• **Prompt**
A word-for-word copy of all entries is required, without images.
-- Recorded data follows --
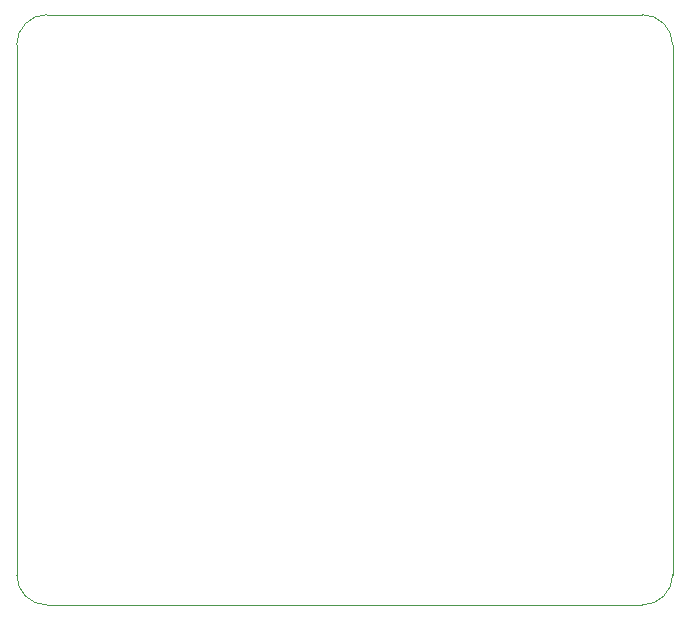
<source format=gm1>
G04 #@! TF.GenerationSoftware,KiCad,Pcbnew,5.1.5-52549c5~84~ubuntu18.04.1*
G04 #@! TF.CreationDate,2020-04-23T07:07:29+01:00*
G04 #@! TF.ProjectId,amalthea_rev0,616d616c-7468-4656-915f-726576302e6b,rev?*
G04 #@! TF.SameCoordinates,Original*
G04 #@! TF.FileFunction,Profile,NP*
%FSLAX46Y46*%
G04 Gerber Fmt 4.6, Leading zero omitted, Abs format (unit mm)*
G04 Created by KiCad (PCBNEW 5.1.5-52549c5~84~ubuntu18.04.1) date 2020-04-23 07:07:29*
%MOMM*%
%LPD*%
G04 APERTURE LIST*
%ADD10C,0.050000*%
G04 APERTURE END LIST*
D10*
X94615000Y-116014500D02*
G75*
G02X92075000Y-113474500I0J2540000D01*
G01*
X147614500Y-113450000D02*
G75*
G02X145050000Y-116014500I-2564500J0D01*
G01*
X92075000Y-68580000D02*
G75*
G02X94615000Y-66040000I2540000J0D01*
G01*
X147610000Y-68600000D02*
G75*
G03X145050000Y-66040000I-2560000J0D01*
G01*
X92075000Y-113474500D02*
X92075000Y-68580000D01*
X145050000Y-116014500D02*
X94615000Y-116014500D01*
X147610000Y-68600000D02*
X147614500Y-113450000D01*
X94615000Y-66040000D02*
X145050000Y-66040000D01*
M02*

</source>
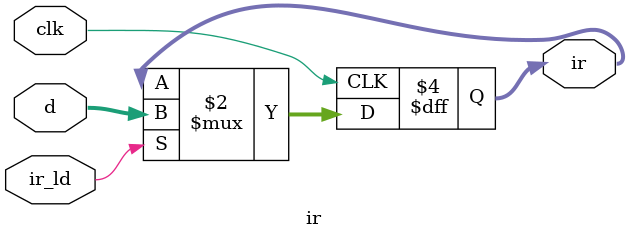
<source format=v>
module ir(clk,ir_ld,d,ir);
input clk,ir_ld;
input [7:0] d;
output reg [7:0] ir;
always@(negedge clk)
begin
    if (ir_ld) ir<=d;
    else;
end
endmodule

</source>
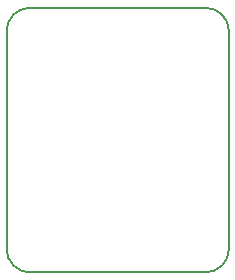
<source format=gbr>
%TF.GenerationSoftware,KiCad,Pcbnew,5.1.7-a382d34a8~87~ubuntu20.04.1*%
%TF.CreationDate,2020-11-06T18:29:39+02:00*%
%TF.ProjectId,BRK-SOIC-8-3.9x4.9-P1.27,42524b2d-534f-4494-932d-382d332e3978,v1.0*%
%TF.SameCoordinates,Original*%
%TF.FileFunction,Profile,NP*%
%FSLAX46Y46*%
G04 Gerber Fmt 4.6, Leading zero omitted, Abs format (unit mm)*
G04 Created by KiCad (PCBNEW 5.1.7-a382d34a8~87~ubuntu20.04.1) date 2020-11-06 18:29:39*
%MOMM*%
%LPD*%
G01*
G04 APERTURE LIST*
%TA.AperFunction,Profile*%
%ADD10C,0.150000*%
%TD*%
G04 APERTURE END LIST*
D10*
X109420000Y-86620000D02*
G75*
G03*
X107420000Y-84620000I-2000000J0D01*
G01*
X92580000Y-84620000D02*
G75*
G03*
X90580000Y-86620000I0J-2000000D01*
G01*
X90580000Y-105030000D02*
G75*
G03*
X92580000Y-107030000I2000000J0D01*
G01*
X107420000Y-107030000D02*
G75*
G03*
X109420000Y-105030000I0J2000000D01*
G01*
X92580000Y-107030000D02*
X107420000Y-107030000D01*
X92580000Y-84620000D02*
X107420000Y-84620000D01*
X109420000Y-105030000D02*
X109420000Y-86620000D01*
X90580000Y-86620000D02*
X90580000Y-105030000D01*
M02*

</source>
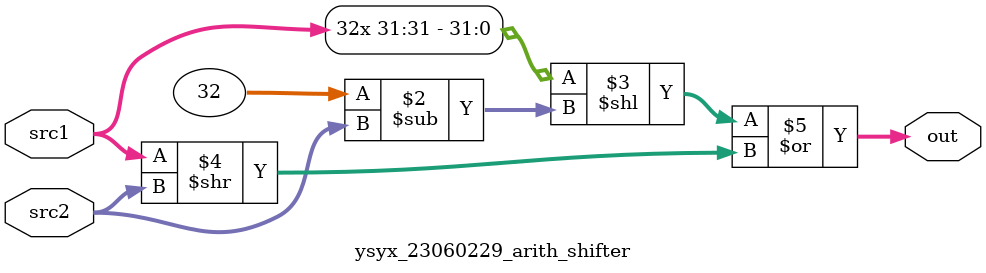
<source format=v>

module ysyx_23060229_arith_shifter(
	input [31:0] src1,
	input [4:0] src2,
	output reg [31:0] out
);
	//wire [4:0] shifter;
	//assign shifter = src2[4:0];

	//assign out = ({32{src1[31]}} << (32 - src2[4:0])) | (src1 >> src2[4:0]);

	always @(*) begin
		//if(src2 > 31)
		//	out = src1[31] ? 32'hffffffff : 32'h00000000;
		//else
			out = ({32{src1[31]}} << (32 - src2)) | (src1 >> src2);
	end

endmodule

</source>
-- Recorded data concluded --
• **Response for this exercise**
<source format=gm1>
G04 #@! TF.GenerationSoftware,KiCad,Pcbnew,5.1.5-52549c5~84~ubuntu18.04.1*
G04 #@! TF.CreationDate,2020-04-23T07:07:29+01:00*
G04 #@! TF.ProjectId,amalthea_rev0,616d616c-7468-4656-915f-726576302e6b,rev?*
G04 #@! TF.SameCoordinates,Original*
G04 #@! TF.FileFunction,Profile,NP*
%FSLAX46Y46*%
G04 Gerber Fmt 4.6, Leading zero omitted, Abs format (unit mm)*
G04 Created by KiCad (PCBNEW 5.1.5-52549c5~84~ubuntu18.04.1) date 2020-04-23 07:07:29*
%MOMM*%
%LPD*%
G04 APERTURE LIST*
%ADD10C,0.050000*%
G04 APERTURE END LIST*
D10*
X94615000Y-116014500D02*
G75*
G02X92075000Y-113474500I0J2540000D01*
G01*
X147614500Y-113450000D02*
G75*
G02X145050000Y-116014500I-2564500J0D01*
G01*
X92075000Y-68580000D02*
G75*
G02X94615000Y-66040000I2540000J0D01*
G01*
X147610000Y-68600000D02*
G75*
G03X145050000Y-66040000I-2560000J0D01*
G01*
X92075000Y-113474500D02*
X92075000Y-68580000D01*
X145050000Y-116014500D02*
X94615000Y-116014500D01*
X147610000Y-68600000D02*
X147614500Y-113450000D01*
X94615000Y-66040000D02*
X145050000Y-66040000D01*
M02*

</source>
<source format=v>
module ir(clk,ir_ld,d,ir);
input clk,ir_ld;
input [7:0] d;
output reg [7:0] ir;
always@(negedge clk)
begin
    if (ir_ld) ir<=d;
    else;
end
endmodule

</source>
<source format=gbr>
%TF.GenerationSoftware,KiCad,Pcbnew,5.1.7-a382d34a8~87~ubuntu20.04.1*%
%TF.CreationDate,2020-11-06T18:29:39+02:00*%
%TF.ProjectId,BRK-SOIC-8-3.9x4.9-P1.27,42524b2d-534f-4494-932d-382d332e3978,v1.0*%
%TF.SameCoordinates,Original*%
%TF.FileFunction,Profile,NP*%
%FSLAX46Y46*%
G04 Gerber Fmt 4.6, Leading zero omitted, Abs format (unit mm)*
G04 Created by KiCad (PCBNEW 5.1.7-a382d34a8~87~ubuntu20.04.1) date 2020-11-06 18:29:39*
%MOMM*%
%LPD*%
G01*
G04 APERTURE LIST*
%TA.AperFunction,Profile*%
%ADD10C,0.150000*%
%TD*%
G04 APERTURE END LIST*
D10*
X109420000Y-86620000D02*
G75*
G03*
X107420000Y-84620000I-2000000J0D01*
G01*
X92580000Y-84620000D02*
G75*
G03*
X90580000Y-86620000I0J-2000000D01*
G01*
X90580000Y-105030000D02*
G75*
G03*
X92580000Y-107030000I2000000J0D01*
G01*
X107420000Y-107030000D02*
G75*
G03*
X109420000Y-105030000I0J2000000D01*
G01*
X92580000Y-107030000D02*
X107420000Y-107030000D01*
X92580000Y-84620000D02*
X107420000Y-84620000D01*
X109420000Y-105030000D02*
X109420000Y-86620000D01*
X90580000Y-86620000D02*
X90580000Y-105030000D01*
M02*

</source>
<source format=v>

module ysyx_23060229_arith_shifter(
	input [31:0] src1,
	input [4:0] src2,
	output reg [31:0] out
);
	//wire [4:0] shifter;
	//assign shifter = src2[4:0];

	//assign out = ({32{src1[31]}} << (32 - src2[4:0])) | (src1 >> src2[4:0]);

	always @(*) begin
		//if(src2 > 31)
		//	out = src1[31] ? 32'hffffffff : 32'h00000000;
		//else
			out = ({32{src1[31]}} << (32 - src2)) | (src1 >> src2);
	end

endmodule

</source>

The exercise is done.